Scala has very good support for XML, including built-in XML parser and access to the platform-provided parsers.

Sometimes the documents that need to be parsed are in HTML, and XML parsers can not handle that, since the rules of element nesting and attribute values are different. TagSoup package by John Cowan is designed to bridge the gap. The question is: how to hook TagSoup into Scala’s XML parsing?

Google search came back with two relevant results: How to use TagSoup with Scala XML? and Processing real world HTML as if it were XML in scala, both by Florian Hars.

Unless I am missing something, at least in Scala 2.8 there is a simpler solution:

import scala.xml.{Elem, XML}
import scala.xml.factory.XMLLoader
    
import org.ccil.cowan.tagsoup.jaxp.SAXFactoryImpl
    
    
object TagSoupXmlLoader {
    
  private val factory = new SAXFactoryImpl()
  
    
  def get(): XMLLoader[Elem] = {
    XML.withSAXParser(factory.newSAXParser())
  }
}

Strictly speaking, the class is not needed; one-liner

XML.withSAXParser(new org.ccil.cowan.tagsoup.jaxp.SAXFactoryImpl().newSAXParser())

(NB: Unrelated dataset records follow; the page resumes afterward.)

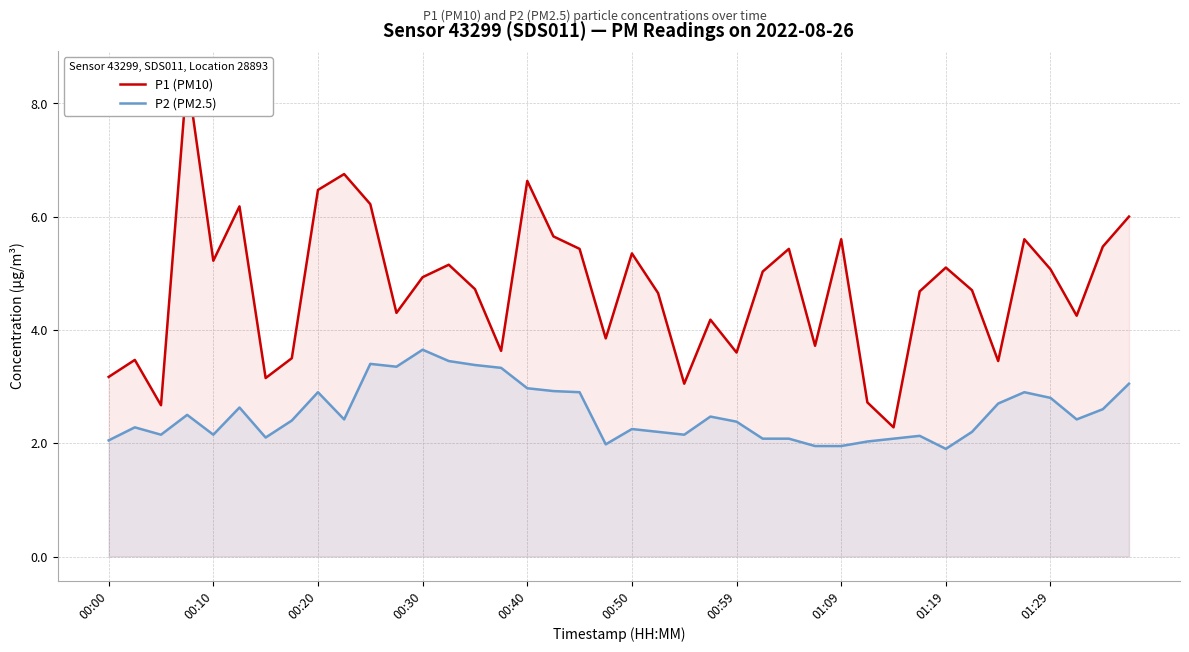

What is the difference between the P1 (PM10) values at 35 and 10?

0.6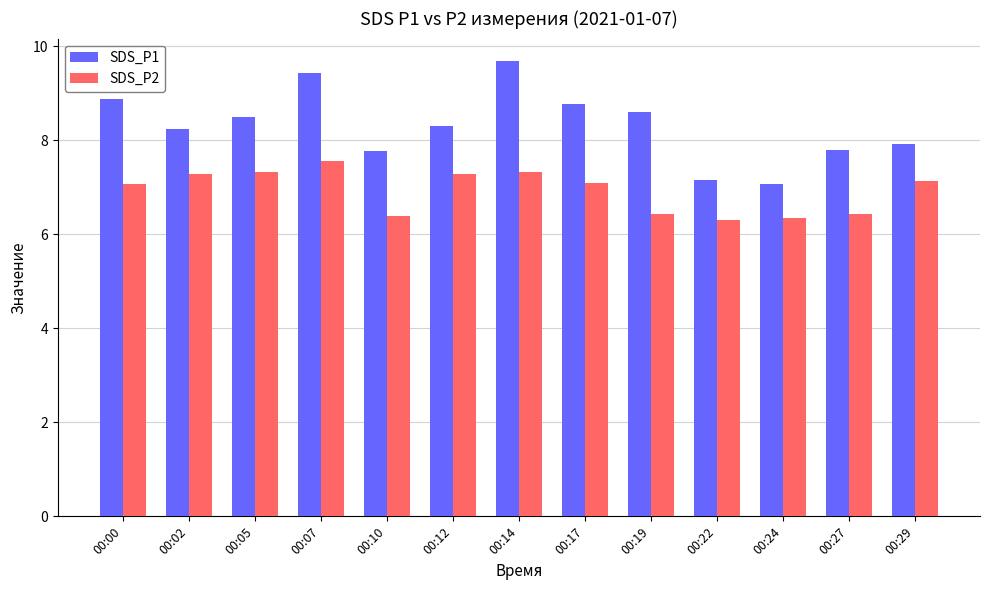

The value of SDS_P1 at 00:27 is 3.4. True or false?

False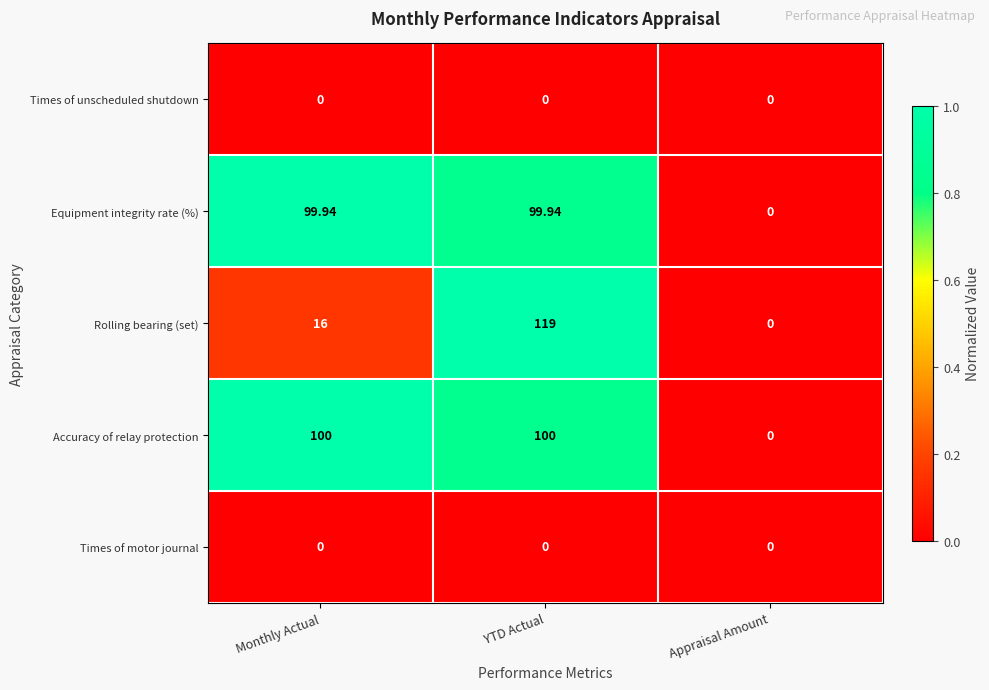

At which category is the sum across all series the highest?

YTD Actual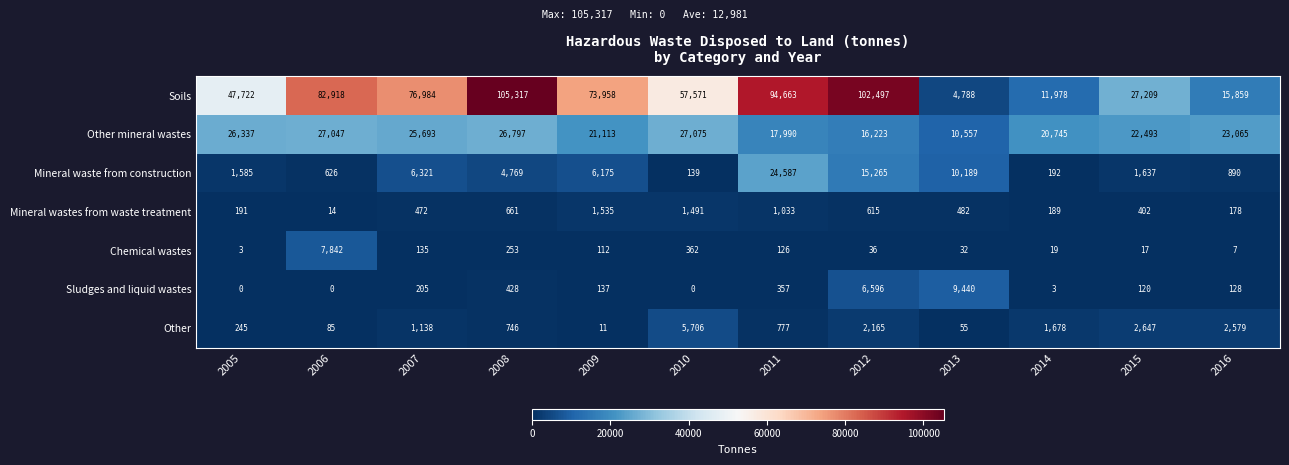

What is the difference between the maximum and minimum values in the Sludges and liquid wastes series?

9440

is all it takes! But, the object provides the scope where to put the code that configures features of the SAXFactoryImpl if such a need ever arises :)

Comments

Pavel Friday, September 24, 2010 6:43:00 AM

Thanks a lot, because “Processing real world HTML as if it were XML in scala” at the 2.8.0 scala’s time even don’t compile :)

sanj sahayam Monday, January 23, 2012 1:51:00 AM

Exactly what I was looking for! Thanks! :)

qu1j0t3 Friday, April 06, 2012 9:11:00 PM

Thankyou. This really helped me get a project started. And thankyou John Cowan for Tagsoup.

Siddhartha Saturday, January 05, 2013 5:24:00 AM

Thank you. Very useful.

Leonid Dubinsky Sunday, January 06, 2013 7:48:00 PM

Thanks for you kind words!